- Task requirements: Take the data below and copy exactly the lines starting at the one with "FIGURE 2 | Illustration" and finishing at the one with "Figure 6. FTIR", both included.

(Beginning of Data listing)

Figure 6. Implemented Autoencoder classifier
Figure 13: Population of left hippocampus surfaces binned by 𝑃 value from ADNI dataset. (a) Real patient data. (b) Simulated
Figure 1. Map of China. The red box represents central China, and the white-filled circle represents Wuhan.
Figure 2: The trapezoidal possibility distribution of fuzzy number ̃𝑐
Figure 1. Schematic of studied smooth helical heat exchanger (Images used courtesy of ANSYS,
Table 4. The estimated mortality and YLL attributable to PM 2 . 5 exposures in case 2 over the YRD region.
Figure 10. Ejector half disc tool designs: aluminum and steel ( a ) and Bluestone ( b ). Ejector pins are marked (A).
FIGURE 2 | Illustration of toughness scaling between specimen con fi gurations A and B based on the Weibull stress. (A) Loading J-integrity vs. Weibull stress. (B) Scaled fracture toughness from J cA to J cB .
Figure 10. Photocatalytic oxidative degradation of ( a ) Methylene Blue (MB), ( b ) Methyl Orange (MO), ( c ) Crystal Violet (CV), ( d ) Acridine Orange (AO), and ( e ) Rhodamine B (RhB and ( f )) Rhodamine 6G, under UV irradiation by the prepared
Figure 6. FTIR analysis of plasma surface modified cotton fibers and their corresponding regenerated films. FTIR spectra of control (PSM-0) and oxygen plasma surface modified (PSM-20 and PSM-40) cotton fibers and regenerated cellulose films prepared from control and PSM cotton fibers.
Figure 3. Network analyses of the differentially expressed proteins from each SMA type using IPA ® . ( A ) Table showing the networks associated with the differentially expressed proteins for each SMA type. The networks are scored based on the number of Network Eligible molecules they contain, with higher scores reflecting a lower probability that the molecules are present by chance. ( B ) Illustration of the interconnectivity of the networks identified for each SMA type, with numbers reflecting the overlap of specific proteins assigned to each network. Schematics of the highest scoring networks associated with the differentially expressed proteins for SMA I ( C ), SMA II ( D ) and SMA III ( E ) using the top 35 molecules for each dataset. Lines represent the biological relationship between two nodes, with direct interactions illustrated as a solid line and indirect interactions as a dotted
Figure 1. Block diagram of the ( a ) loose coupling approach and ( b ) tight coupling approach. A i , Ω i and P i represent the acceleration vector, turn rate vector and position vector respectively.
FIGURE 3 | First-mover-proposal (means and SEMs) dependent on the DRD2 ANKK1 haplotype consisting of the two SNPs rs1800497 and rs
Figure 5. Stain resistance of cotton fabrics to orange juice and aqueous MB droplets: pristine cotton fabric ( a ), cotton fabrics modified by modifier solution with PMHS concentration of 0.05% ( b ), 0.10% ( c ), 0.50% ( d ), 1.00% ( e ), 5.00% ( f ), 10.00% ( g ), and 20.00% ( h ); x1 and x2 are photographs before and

(End of Data listing)

- Answer to the problem:
FIGURE 2 | Illustration of toughness scaling between specimen con fi gurations A and B based on the Weibull stress. (A) Loading J-integrity vs. Weibull stress. (B) Scaled fracture toughness from J cA to J cB .
Figure 10. Photocatalytic oxidative degradation of ( a ) Methylene Blue (MB), ( b ) Methyl Orange (MO), ( c ) Crystal Violet (CV), ( d ) Acridine Orange (AO), and ( e ) Rhodamine B (RhB and ( f )) Rhodamine 6G, under UV irradiation by the prepared
Figure 6. FTIR analysis of plasma surface modified cotton fibers and their corresponding regenerated films. FTIR spectra of control (PSM-0) and oxygen plasma surface modified (PSM-20 and PSM-40) cotton fibers and regenerated cellulose films prepared from control and PSM cotton fibers.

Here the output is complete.